WRITTEN TASK:
Write out every entry exactly as it appears.
(RECORDS TO USE)
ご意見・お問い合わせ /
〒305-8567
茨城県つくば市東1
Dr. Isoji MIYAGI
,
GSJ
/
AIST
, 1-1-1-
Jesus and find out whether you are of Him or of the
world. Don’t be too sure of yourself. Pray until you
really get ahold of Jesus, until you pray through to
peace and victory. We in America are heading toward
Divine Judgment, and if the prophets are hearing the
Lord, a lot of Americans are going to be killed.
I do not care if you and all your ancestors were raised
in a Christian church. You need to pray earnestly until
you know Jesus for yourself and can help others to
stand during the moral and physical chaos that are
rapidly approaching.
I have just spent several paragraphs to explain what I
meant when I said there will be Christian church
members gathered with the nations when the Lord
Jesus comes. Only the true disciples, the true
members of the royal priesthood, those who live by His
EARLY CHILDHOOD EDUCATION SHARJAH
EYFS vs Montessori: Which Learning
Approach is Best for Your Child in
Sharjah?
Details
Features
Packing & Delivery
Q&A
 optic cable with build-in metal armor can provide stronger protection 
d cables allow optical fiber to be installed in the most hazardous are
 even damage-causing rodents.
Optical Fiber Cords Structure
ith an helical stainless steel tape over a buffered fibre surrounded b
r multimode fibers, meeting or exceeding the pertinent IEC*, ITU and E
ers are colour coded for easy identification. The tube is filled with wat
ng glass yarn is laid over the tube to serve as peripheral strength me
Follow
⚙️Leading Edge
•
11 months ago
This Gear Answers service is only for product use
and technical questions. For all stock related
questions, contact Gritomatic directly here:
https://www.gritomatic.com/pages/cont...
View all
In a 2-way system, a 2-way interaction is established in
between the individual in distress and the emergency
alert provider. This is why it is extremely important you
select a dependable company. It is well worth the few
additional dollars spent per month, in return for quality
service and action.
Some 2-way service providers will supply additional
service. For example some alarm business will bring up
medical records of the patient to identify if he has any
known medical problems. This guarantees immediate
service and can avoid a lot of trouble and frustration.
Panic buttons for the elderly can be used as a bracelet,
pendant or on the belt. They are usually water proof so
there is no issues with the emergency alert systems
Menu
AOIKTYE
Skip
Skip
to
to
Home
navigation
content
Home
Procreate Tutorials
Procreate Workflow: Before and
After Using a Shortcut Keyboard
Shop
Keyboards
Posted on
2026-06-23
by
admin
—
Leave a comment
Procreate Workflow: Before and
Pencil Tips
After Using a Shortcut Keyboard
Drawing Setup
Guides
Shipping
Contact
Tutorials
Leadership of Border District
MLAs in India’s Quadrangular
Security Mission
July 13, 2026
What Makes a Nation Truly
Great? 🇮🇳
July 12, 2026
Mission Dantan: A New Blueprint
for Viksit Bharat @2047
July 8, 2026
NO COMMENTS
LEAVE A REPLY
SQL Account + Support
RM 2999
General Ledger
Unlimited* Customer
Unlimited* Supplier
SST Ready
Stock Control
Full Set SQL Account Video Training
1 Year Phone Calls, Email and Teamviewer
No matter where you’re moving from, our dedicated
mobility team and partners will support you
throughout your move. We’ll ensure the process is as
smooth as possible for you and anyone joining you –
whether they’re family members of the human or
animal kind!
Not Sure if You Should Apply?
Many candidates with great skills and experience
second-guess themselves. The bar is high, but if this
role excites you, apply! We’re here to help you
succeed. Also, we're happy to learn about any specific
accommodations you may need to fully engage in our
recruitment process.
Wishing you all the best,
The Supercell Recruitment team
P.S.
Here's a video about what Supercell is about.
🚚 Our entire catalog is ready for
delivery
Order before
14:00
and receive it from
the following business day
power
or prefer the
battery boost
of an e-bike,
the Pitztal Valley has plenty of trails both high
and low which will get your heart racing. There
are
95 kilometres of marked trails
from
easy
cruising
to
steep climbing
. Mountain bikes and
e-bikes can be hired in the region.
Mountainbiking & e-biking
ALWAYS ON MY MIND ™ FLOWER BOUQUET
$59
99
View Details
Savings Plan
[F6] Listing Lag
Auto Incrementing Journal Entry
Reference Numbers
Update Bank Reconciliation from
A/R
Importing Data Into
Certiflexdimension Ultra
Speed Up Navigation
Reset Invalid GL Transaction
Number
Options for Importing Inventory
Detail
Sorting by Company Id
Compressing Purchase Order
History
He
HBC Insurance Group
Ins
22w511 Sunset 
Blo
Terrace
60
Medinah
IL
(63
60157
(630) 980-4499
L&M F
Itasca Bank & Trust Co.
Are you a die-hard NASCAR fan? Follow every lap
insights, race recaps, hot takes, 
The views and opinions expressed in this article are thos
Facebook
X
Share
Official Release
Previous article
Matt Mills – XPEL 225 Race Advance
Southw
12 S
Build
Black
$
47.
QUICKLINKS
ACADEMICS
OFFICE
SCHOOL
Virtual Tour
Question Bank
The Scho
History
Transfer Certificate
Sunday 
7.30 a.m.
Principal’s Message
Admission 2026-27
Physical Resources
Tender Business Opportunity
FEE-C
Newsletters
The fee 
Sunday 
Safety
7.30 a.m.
(End RECORDS TO USE)
RESPONSE:
ご意見・お問い合わせ /
〒305-8567
茨城県つくば市東1
Dr. Isoji MIYAGI
,
GSJ
/
AIST
, 1-1-1-
Jesus and find out whether you are of Him or of the
world. Don’t be too sure of yourself. Pray until you
really get ahold of Jesus, until you pray through to
peace and victory. We in America are heading toward
Divine Judgment, and if the prophets are hearing the
Lord, a lot of Americans are going to be killed.
I do not care if you and all your ancestors were raised
in a Christian church. You need to pray earnestly until
you know Jesus for yourself and can help others to
stand during the moral and physical chaos that are
rapidly approaching.
I have just spent several paragraphs to explain what I
meant when I said there will be Christian church
members gathered with the nations when the Lord
Jesus comes. Only the true disciples, the true
members of the royal priesthood, those who live by His
EARLY CHILDHOOD EDUCATION SHARJAH
EYFS vs Montessori: Which Learning
Approach is Best for Your Child in
Sharjah?
Details
Features
Packing & Delivery
Q&A
 optic cable with build-in metal armor can provide stronger protection 
d cables allow optical fiber to be installed in the most hazardous are
 even damage-causing rodents.
Optical Fiber Cords Structure
ith an helical stainless steel tape over a buffered fibre surrounded b
r multimode fibers, meeting or exceeding the pertinent IEC*, ITU and E
ers are colour coded for easy identification. The tube is filled with wat
ng glass yarn is laid over the tube to serve as peripheral strength me
Follow
⚙️Leading Edge
•
11 months ago
This Gear Answers service is only for product use
and technical questions. For all stock related
questions, contact Gritomatic directly here:
https://www.gritomatic.com/pages/cont...
View all
In a 2-way system, a 2-way interaction is established in
between the individual in distress and the emergency
alert provider. This is why it is extremely important you
select a dependable company. It is well worth the few
additional dollars spent per month, in return for quality
service and action.
Some 2-way service providers will supply additional
service. For example some alarm business will bring up
medical records of the patient to identify if he has any
known medical problems. This guarantees immediate
service and can avoid a lot of trouble and frustration.
Panic buttons for the elderly can be used as a bracelet,
pendant or on the belt. They are usually water proof so
there is no issues with the emergency alert systems
Menu
AOIKTYE
Skip
Skip
to
to
Home
navigation
content
Home
Procreate Tutorials
Procreate Workflow: Before and
After Using a Shortcut Keyboard
Shop
Keyboards
Posted on
2026-06-23
by
admin
—
Leave a comment
Procreate Workflow: Before and
Pencil Tips
After Using a Shortcut Keyboard
Drawing Setup
Guides
Shipping
Contact
Tutorials
Leadership of Border District
MLAs in India’s Quadrangular
Security Mission
July 13, 2026
What Makes a Nation Truly
Great? 🇮🇳
July 12, 2026
Mission Dantan: A New Blueprint
for Viksit Bharat @2047
July 8, 2026
NO COMMENTS
LEAVE A REPLY
SQL Account + Support
RM 2999
General Ledger
Unlimited* Customer
Unlimited* Supplier
SST Ready
Stock Control
Full Set SQL Account Video Training
1 Year Phone Calls, Email and Teamviewer
No matter where you’re moving from, our dedicated
mobility team and partners will support you
throughout your move. We’ll ensure the process is as
smooth as possible for you and anyone joining you –
whether they’re family members of the human or
animal kind!
Not Sure if You Should Apply?
Many candidates with great skills and experience
second-guess themselves. The bar is high, but if this
role excites you, apply! We’re here to help you
succeed. Also, we're happy to learn about any specific
accommodations you may need to fully engage in our
recruitment process.
Wishing you all the best,
The Supercell Recruitment team
P.S.
Here's a video about what Supercell is about.
🚚 Our entire catalog is ready for
delivery
Order before
14:00
and receive it from
the following business day
power
or prefer the
battery boost
of an e-bike,
the Pitztal Valley has plenty of trails both high
and low which will get your heart racing. There
are
95 kilometres of marked trails
from
easy
cruising
to
steep climbing
. Mountain bikes and
e-bikes can be hired in the region.
Mountainbiking & e-biking
ALWAYS ON MY MIND ™ FLOWER BOUQUET
$59
99
View Details
Savings Plan
[F6] Listing Lag
Auto Incrementing Journal Entry
Reference Numbers
Update Bank Reconciliation from
A/R
Importing Data Into
Certiflexdimension Ultra
Speed Up Navigation
Reset Invalid GL Transaction
Number
Options for Importing Inventory
Detail
Sorting by Company Id
Compressing Purchase Order
History
He
HBC Insurance Group
Ins
22w511 Sunset 
Blo
Terrace
60
Medinah
IL
(63
60157
(630) 980-4499
L&M F
Itasca Bank & Trust Co.
Are you a die-hard NASCAR fan? Follow every lap
insights, race recaps, hot takes, 
The views and opinions expressed in this article are thos
Facebook
X
Share
Official Release
Previous article
Matt Mills – XPEL 225 Race Advance
Southw
12 S
Build
Black
$
47.
QUICKLINKS
ACADEMICS
OFFICE
SCHOOL
Virtual Tour
Question Bank
The Scho
History
Transfer Certificate
Sunday 
7.30 a.m.
Principal’s Message
Admission 2026-27
Physical Resources
Tender Business Opportunity
FEE-C
Newsletters
The fee 
Sunday 
Safety
7.30 a.m.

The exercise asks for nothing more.